Unraveling the Key to Suppressing Protein Misfolding in Neurodegenerative Diseases

Proteins known as oligomeric chaperones help suppress the formation of misshaped proteins that cause a variety of degenerative and neurodegenerative diseases, such as Alzheimer's, Huntington's, and Parkinson's. In a new study, UT Southwestern Medical Center researchers identified a key feature necessary for one of these oligomeric chaperones, known as DNAJB8, to assemble from disparate parts and showed that the parts alone can reshape misfolded proteins. The findings, published in Structure, could lead to better ways to diagnose and treat these conditions.

Now that we know more about how these oligomeric chaperones work, we could potentially tailor them to be more specific for disease proteins so they'll work even better."

Lukasz Joachimiak, Ph.D., Study Leader, Associate Professor in the Center for Alzheimer's and Neurodegenerative Diseases and of Biochemistry at UT Southwestern

Dr. Joachimiak, an Effie Marie Cain Scholar in Medical Research, is an Investigator in UTSW's Peter O'Donnell Jr. Brain Institute.

All proteins are produced in the body in a linear chain, made of amino acid building blocks sequentially strung together. But to perform their diverse roles in the body, these chains need to fold into precise shapes. While some chaperones sculpt proteins into these folded conformations at the ribosomes, which are the cells' protein production factories, others like DNAJB8 scour cells for misfolded proteins and either correct their conformation or send them elsewhere in cells for further processing. By steering misfolded proteins back into the correct conformation, DNAJB8 and some other oligomeric chaperones prevent misfolded proteins from intertwining and forming clumps that cause many degenerative and neurodegenerative diseases. They become key gatekeepers to prevent the diseases from starting.

Scientists have long known that DNAJB8 can exist both as individual units, called monomers, or as an assembly of monomers known as an oligomer. Previous studies showed that mutating these proteins in various ways prevented assembly into oligomers and stopped their ability to correct misfolded proteins. However, the exact part of DNAJB8 that's necessary for assembly into oligomers was unknown, and the role of its monomers was unclear.

"We needed to decouple the ability of this chaperone to assemble from its ability to prevent misfolding of proteins," Dr. Joachimiak explained.

To do this, the researchers mutated individual amino acids that make up DNAJB8. They found that swapping a single amino acid known as phenylalanine 151 to a different amino acid prevented DNAJB8 from forming oligomers both in a test tube and in cells.

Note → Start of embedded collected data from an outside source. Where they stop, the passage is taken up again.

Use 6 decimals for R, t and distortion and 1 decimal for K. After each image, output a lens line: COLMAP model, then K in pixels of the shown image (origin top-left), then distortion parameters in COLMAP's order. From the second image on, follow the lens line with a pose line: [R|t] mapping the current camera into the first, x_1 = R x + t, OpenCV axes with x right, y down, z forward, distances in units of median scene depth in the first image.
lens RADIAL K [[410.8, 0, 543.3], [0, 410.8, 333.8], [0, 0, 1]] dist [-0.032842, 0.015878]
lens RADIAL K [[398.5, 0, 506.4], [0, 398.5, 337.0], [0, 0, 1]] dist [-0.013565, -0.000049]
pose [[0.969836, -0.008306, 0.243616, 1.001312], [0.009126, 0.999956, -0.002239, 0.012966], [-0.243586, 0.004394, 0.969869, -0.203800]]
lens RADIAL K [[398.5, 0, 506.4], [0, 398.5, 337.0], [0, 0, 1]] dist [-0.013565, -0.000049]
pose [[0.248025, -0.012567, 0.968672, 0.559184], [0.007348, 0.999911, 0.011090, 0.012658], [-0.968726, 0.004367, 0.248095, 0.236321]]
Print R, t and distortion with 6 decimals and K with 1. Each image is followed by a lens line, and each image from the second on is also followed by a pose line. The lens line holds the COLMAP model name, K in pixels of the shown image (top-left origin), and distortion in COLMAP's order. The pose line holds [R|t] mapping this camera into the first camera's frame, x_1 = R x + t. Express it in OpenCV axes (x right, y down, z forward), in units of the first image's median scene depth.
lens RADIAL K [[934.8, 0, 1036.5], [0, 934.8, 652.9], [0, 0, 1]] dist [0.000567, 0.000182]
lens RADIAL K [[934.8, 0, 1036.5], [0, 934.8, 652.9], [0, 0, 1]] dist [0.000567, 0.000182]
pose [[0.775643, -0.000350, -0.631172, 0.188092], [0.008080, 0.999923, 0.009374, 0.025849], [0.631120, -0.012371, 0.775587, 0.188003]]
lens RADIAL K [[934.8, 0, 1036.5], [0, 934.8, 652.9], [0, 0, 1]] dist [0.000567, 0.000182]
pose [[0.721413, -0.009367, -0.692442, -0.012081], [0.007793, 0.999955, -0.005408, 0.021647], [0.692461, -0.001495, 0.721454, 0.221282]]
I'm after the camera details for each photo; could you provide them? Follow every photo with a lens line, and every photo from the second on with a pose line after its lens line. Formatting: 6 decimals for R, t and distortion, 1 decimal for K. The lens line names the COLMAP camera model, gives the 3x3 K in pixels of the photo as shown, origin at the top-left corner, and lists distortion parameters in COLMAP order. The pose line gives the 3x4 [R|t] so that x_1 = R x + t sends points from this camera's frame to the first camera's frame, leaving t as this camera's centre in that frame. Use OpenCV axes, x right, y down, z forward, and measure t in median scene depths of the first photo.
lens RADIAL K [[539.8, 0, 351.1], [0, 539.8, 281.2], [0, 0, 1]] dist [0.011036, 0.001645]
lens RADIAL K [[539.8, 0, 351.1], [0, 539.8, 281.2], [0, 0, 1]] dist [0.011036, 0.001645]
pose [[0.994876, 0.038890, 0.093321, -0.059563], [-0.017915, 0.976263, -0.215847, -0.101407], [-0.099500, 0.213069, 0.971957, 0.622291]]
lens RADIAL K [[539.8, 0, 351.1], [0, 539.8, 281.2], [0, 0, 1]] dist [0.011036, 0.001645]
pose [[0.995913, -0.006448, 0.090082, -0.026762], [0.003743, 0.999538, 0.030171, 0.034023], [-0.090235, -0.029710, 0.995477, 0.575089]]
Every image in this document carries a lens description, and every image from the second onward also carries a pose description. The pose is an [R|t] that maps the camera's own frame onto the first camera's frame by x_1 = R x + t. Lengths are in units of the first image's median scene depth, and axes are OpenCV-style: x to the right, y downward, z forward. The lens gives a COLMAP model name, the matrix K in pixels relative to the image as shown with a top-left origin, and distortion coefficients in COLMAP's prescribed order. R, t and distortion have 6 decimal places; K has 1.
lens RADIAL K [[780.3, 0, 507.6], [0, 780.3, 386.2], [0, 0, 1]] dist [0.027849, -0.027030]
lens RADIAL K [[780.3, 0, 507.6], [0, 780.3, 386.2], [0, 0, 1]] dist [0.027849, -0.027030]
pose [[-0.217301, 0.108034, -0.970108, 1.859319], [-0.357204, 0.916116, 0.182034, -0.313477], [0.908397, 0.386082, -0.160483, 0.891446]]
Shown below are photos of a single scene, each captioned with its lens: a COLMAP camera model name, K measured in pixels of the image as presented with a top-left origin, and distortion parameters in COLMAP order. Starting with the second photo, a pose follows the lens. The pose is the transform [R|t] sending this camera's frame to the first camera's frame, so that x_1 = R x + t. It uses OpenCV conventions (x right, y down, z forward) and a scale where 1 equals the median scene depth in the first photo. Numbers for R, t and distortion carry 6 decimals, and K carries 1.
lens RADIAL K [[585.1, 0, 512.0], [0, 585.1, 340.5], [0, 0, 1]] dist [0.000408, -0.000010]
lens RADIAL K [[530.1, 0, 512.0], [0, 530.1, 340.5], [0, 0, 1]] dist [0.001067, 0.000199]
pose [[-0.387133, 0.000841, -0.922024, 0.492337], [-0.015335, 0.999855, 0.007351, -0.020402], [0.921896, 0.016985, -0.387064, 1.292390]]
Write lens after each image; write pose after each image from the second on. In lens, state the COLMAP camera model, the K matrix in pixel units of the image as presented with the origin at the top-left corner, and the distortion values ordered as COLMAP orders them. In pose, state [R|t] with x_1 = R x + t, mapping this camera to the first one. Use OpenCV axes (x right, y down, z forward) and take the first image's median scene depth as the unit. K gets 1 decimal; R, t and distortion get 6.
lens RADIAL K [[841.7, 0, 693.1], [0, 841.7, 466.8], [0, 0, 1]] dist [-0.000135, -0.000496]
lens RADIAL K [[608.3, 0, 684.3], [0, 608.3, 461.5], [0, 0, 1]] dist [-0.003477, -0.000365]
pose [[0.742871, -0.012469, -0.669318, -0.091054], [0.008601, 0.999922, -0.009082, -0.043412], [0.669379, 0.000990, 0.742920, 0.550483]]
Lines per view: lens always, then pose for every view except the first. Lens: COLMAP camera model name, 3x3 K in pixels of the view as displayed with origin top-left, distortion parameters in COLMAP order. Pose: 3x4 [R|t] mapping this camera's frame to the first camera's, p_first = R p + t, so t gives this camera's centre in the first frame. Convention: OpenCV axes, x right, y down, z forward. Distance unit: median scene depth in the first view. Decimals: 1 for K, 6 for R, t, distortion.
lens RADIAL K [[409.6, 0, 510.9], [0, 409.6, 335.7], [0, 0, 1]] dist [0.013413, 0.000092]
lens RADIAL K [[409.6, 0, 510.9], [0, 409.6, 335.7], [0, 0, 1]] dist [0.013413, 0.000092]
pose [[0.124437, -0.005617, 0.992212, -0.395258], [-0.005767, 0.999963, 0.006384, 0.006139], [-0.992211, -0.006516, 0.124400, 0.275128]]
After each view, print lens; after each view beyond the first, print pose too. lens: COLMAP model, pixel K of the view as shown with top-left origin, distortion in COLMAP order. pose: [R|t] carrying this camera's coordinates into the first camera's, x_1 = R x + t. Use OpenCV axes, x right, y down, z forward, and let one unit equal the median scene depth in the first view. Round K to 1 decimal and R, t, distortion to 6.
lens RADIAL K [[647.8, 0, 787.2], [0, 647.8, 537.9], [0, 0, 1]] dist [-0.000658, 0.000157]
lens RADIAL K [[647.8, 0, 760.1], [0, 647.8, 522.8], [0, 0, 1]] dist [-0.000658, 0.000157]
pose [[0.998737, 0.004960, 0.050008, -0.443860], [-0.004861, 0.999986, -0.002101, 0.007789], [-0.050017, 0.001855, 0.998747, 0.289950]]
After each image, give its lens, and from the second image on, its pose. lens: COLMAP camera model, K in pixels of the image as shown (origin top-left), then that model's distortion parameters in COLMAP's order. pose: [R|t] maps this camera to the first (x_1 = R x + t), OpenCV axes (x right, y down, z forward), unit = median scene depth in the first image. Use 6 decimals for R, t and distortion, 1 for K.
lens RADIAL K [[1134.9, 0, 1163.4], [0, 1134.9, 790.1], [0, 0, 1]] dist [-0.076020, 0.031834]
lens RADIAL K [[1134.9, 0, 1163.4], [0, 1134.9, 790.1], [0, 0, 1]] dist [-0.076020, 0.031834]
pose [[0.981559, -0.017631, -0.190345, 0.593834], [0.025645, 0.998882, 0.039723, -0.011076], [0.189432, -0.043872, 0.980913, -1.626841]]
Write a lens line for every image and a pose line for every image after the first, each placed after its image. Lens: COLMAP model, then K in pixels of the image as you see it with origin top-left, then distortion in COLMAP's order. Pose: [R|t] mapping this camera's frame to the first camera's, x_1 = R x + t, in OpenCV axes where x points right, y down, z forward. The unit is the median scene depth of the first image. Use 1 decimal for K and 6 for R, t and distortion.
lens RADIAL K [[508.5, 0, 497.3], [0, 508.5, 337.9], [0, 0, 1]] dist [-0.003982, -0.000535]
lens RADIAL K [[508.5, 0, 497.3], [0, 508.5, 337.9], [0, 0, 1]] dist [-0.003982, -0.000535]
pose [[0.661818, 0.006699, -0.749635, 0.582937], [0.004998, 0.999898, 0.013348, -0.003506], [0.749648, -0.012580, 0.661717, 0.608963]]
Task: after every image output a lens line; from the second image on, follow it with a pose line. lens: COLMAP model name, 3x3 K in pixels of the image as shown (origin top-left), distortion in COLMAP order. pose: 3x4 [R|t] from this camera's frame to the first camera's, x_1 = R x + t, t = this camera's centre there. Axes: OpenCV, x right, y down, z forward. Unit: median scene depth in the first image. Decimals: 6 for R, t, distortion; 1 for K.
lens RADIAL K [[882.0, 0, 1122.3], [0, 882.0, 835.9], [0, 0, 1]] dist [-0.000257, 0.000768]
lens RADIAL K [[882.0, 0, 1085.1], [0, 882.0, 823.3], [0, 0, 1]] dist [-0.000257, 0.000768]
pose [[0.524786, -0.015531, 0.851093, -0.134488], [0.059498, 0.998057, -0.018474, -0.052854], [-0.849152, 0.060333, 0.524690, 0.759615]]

Using this altered form of DNAJB8 that stayed in monomeric form, Dr. Joachimiak and his colleagues showed that these monomers readily bound to and reshaped misfolded tau protein – a causative agent in Alzheimer's disease – but did not affect correctly folded tau. The same was true for misfolded Htt, the protein involved in Huntington's disease. These findings suggest that the monomers, rather than the oligomers, are the active component in correcting misfolded proteins.

One theory is that the oligomer serves as a storage depot for monomers, which do the real work of suppressing protein misfolding. It's an idea that the Joachimiak Lab will test in future studies. Dr. Joachimiak and his colleagues also plan to test whether further altering these monomers could make them useful for diagnosing diseases marked by protein misfolding or more effective in correcting misfolding in specific proteins for use as possible therapies.

Other UTSW researchers who contributed to this study include first author Bryan D. Ryder, Ph.D., former graduate student researcher in the Joachimiak Lab; Marc I. Diamond, M.D., Director of the Center for Alzheimer's and Neurodegenerative Diseases and Professor of Neurology and Neuroscience; Ayde Mendoza-Oliva, Ph.D., Instructor in the Center for Alzheimer's and Neurodegenerative Diseases and of Biochemistry; and Joachimiak Lab members Pawel M. Wydorski, M.S., graduate student researcher, Paulina Macierzynska, M.S., graduate student assistant, and Nabil Morgan, Research Technician.

This study was funded in part by National Institutes of Health (NIH) grants (RF1AG065407 and RF1AG078888) with work performed at the Electron Microscopy Core Facility at UTSW, which is also supported by NIH grants (1S10OD021685-01A1 and 1S10OD020103-01).

Dr. Diamond holds the Effie Marie Cain Distinguished University Chair in Alzheimer's Research.